Most of us think about practice as something we do in order to get good. We practice skills that we don’t have, with the end goal of being able to perform the skill. The truth is, this is only half of the value of practice.
In this post, you’re going to learn about the idea of becoming good enough to practice.
Practice what you know to get good fast
Think about it: if the only purpose of practice was to work on something that you couldn’t do yet, then you would expect experts to spend most of their time practicing brand new things. Yet if you talk to any professional level performer, you’ll find just the opposite.
Pro basketball players do free throw drills; black belt martial artists work on their basic kicks; pro soccer players drill one-touch passing; ballet soloists spend hours at the barre; orchestra musicians practice scales every session. Why?
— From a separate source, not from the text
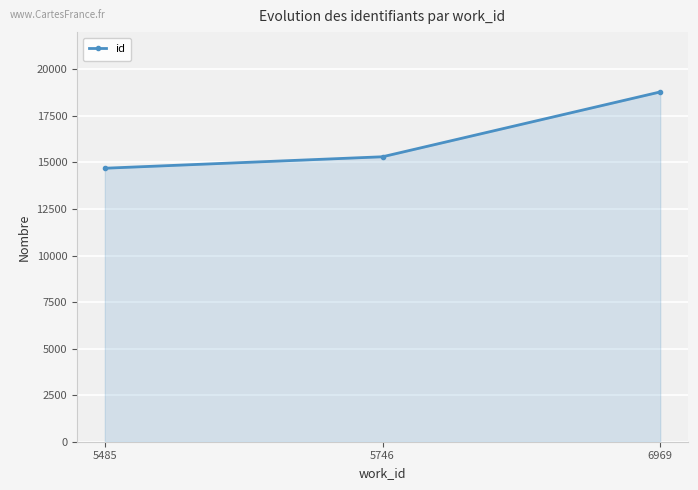

Which has a higher value, 6969 or 5485?

6969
Practice trains your body and mind to repeat what you have done.
As you develop your fluency with the skill, you are then able to make minor adjustments so you can perform the skill reliably when circumstances change.
The fine-tuning aspect of practice is incredibly important: it’s no good to learn how to hold a one-footed spin if you can’t adjust to the stickiness of the floor, the power of your leader’s pulse, or how tired your ankles are at 3am. But this sort of fine tuning simply cannot occur until you can execute the core principles of the movement without effort.
If you need to consciously think about holding your ankle to your leg when you balance on one foot, you won’t be able to think or react quickly enough to adjust the height of your free foot when your supporting leg wobbles.
The next time you practice, try changing your focus.
Instead of asking what skill you need to practice, ask yourself what skill is good enough to practice.
Find something that you can do well and try to discover just how much more you can do with that skill.
It might be learning how to sustain or control a movement over a longer period of time, it might be how to adjust the movement in order to adapt to a different circumstance, or it might be polishing a transition that you never paid attention to before now.